Application Performance Management (APM) is monitoring and management of performance and availability of software applications. The interpretation of APM can vary for different people and businesses. A very basic and most important reason for monitoring your Infrastructure and Application is achieving 100% uptime for your customers and stakeholders. Multiple applications have been built over time to allow developers to achieve the same.
For reading more on application performance management , visit.
Different organizations use different tools as per their requirements. With multiple solutions available at hand, it is tough to pick one since each of them have their pros and cons. At Shadowfax, we have tried a few as well and as our application traffic increased over time, we wanted to setup more detailed alerts, like if error count of our APIs is higher than a certain threshold or the average response times of our tasks.

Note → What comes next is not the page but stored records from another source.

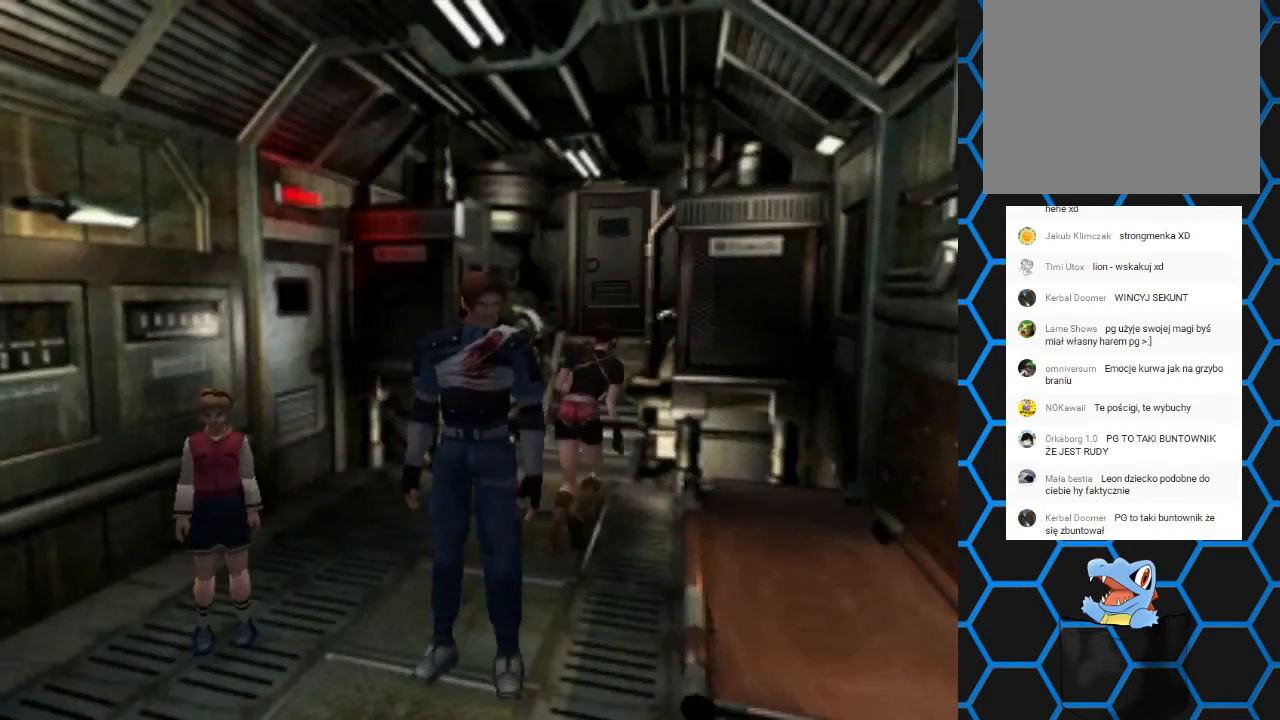
{"buttons": ["SQUARE", "DPAD_UP"], "left_stick": "center", "right_stick": "center", "events": [[200, "DPAD_LEFT", "up"], [267, "DPAD_RIGHT", "down"], [367, "DPAD_RIGHT", "up"]]}
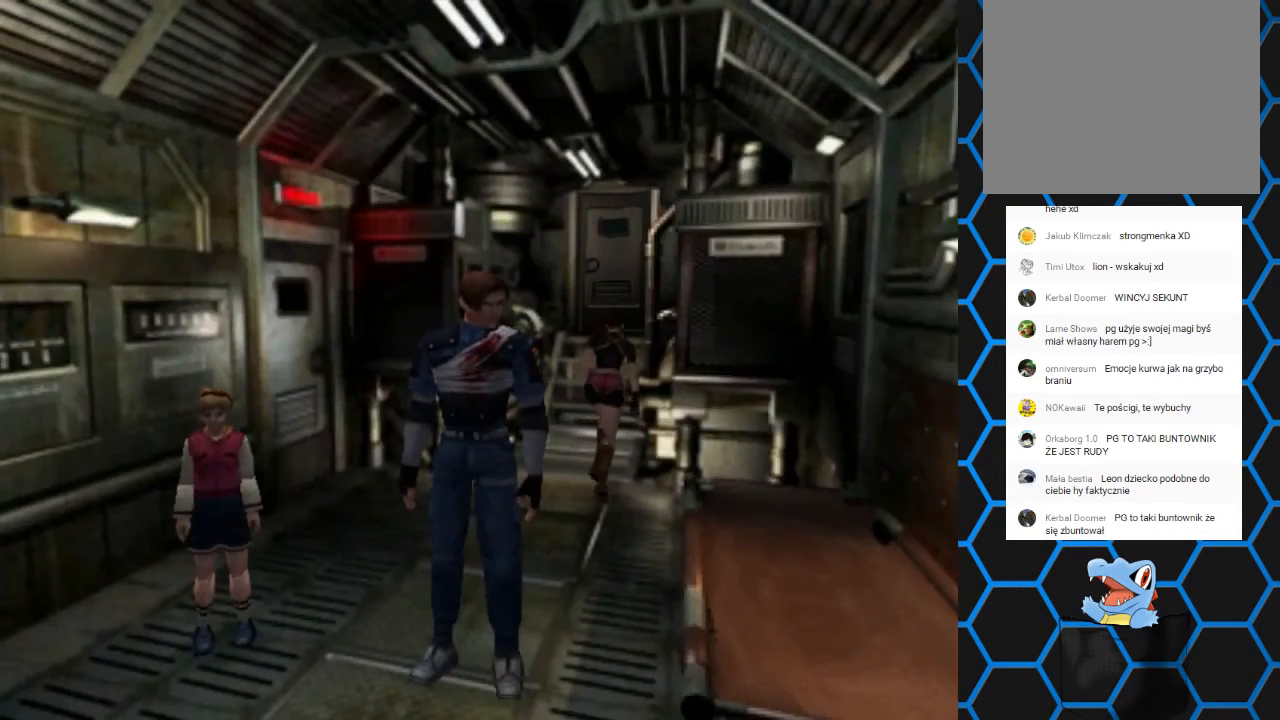
{"buttons": ["SQUARE", "DPAD_UP", "DPAD_RIGHT"], "left_stick": "center", "right_stick": "center", "events": [[300, "DPAD_LEFT", "down"], [400, "DPAD_LEFT", "up"], [467, "DPAD_RIGHT", "down"]]}
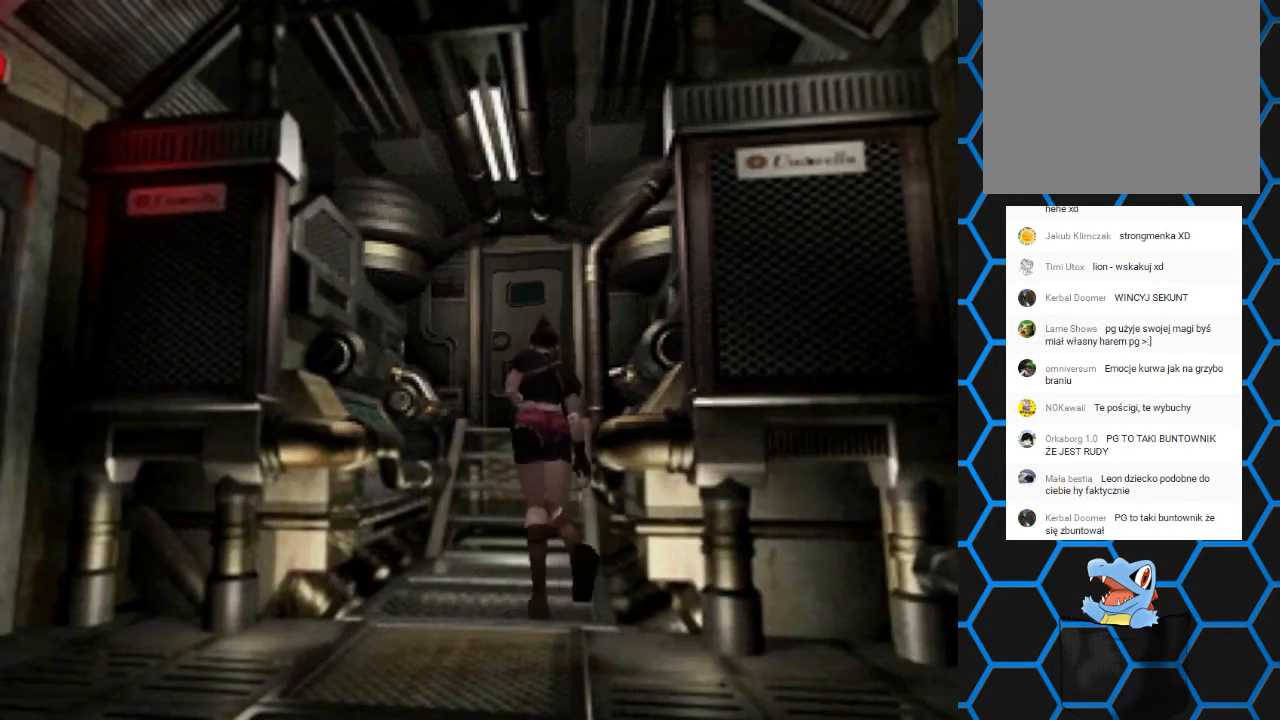
{"buttons": ["CROSS", "SQUARE", "DPAD_UP"], "left_stick": "center", "right_stick": "center", "events": [[67, "DPAD_RIGHT", "up"], [467, "CROSS", "down"]]}
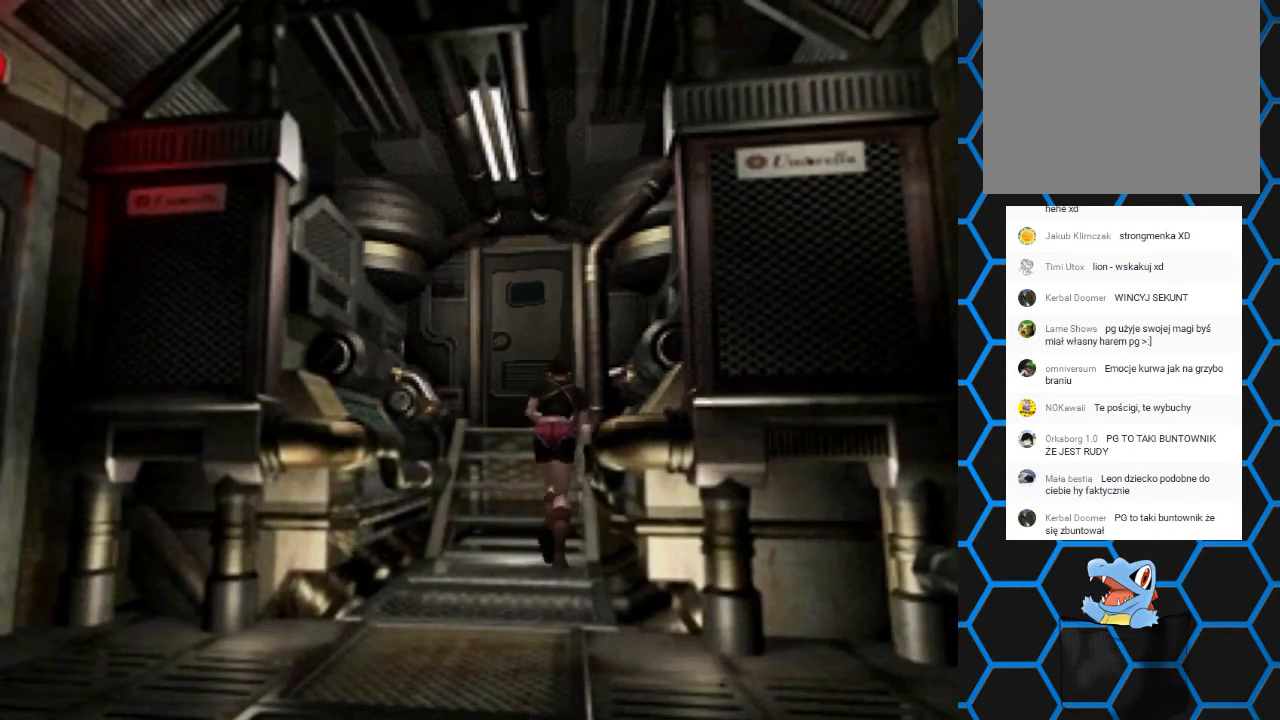
{"buttons": [], "left_stick": "center", "right_stick": "center", "events": [[167, "CROSS", "up"], [433, "DPAD_UP", "up"], [433, "SQUARE", "up"]]}
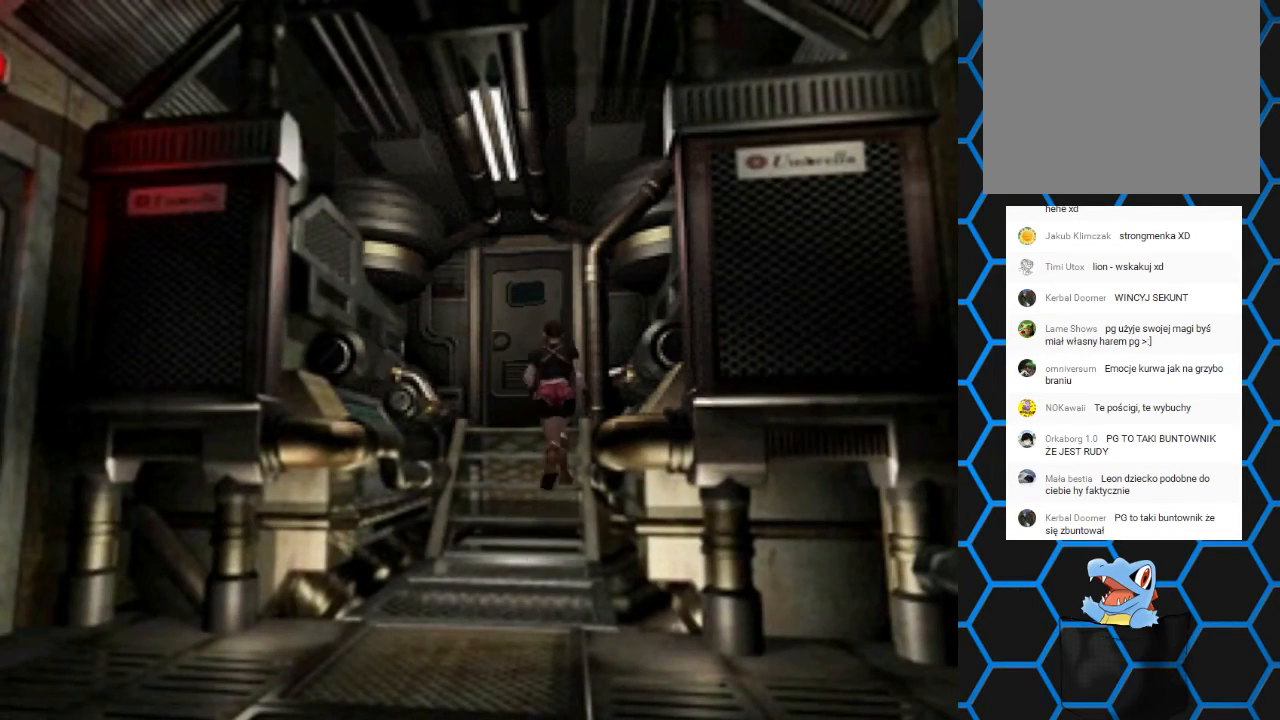
{"buttons": ["SQUARE", "DPAD_UP"], "left_stick": "center", "right_stick": "center", "events": [[333, "DPAD_UP", "down"], [500, "SQUARE", "down"]]}
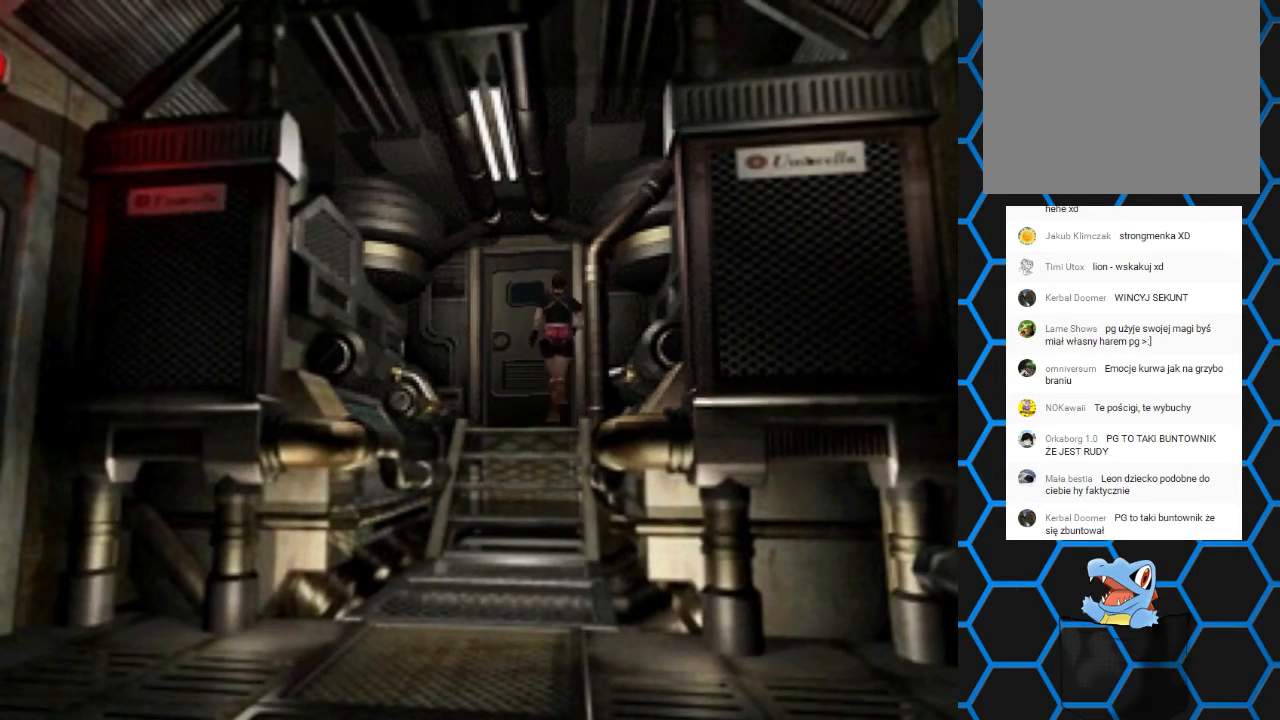
{"buttons": ["SQUARE", "DPAD_UP"], "left_stick": "center", "right_stick": "center", "events": []}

During our early days, we focused more on building features for our customers and for internal processes and decided to start with New Relic APM Lite as our Monitoring Tool. It helped us to monitor our complete application performance and lot of issues were rectified to improve our overall response times. As a trial account, we were allowed to monitor our whole application i.e both web and non-web components.
As our application grew and our trial period with New Relic got over, we started to miss a lot of insights. We had no way to keep track of our servers and our production servers would go down without our knowledge. Production Issues were reported mostly from our on-ground team when their applications stopped working. Even tracking just the disk usage was also hard and resulted in downtime multiple times.
Back to the roots, we set up parsing over our server logs and inspected them each time something bad happened. Some of the usual problems that happened but went unreported included the following:
As our infrastructure grew, we started using ELK (ELasticSearch, Logstash, Kibana) for debugging production issues. We moved to central RabbitMQ, centralized our celery nodes and created Dashboards to monitor Nginx logs, MQTT Stats, visualizations for team related metrics. We were using New Relic APM Lite along with Nagios along with ELK.
What changed:
With multiple monitoring tools to maintain, we wanted to upgrade our New Relic Subscription Plan and stop worrying. However the Pricing Plan stopped us to do it and we decided to find an Open Source Solution.
With a little trial and error strategy, we decided to use Graphite with StasD and collectd. With multiple collectd plugins already available and easy integration of statsd with django it was a very easy transition. We used collectd to gather server metrics with plugins like collectd-rabbitmq, redis-collectd-plugin. To visualize our time series data for application and analytics, we used Grafana which has better visualization component that Graphite.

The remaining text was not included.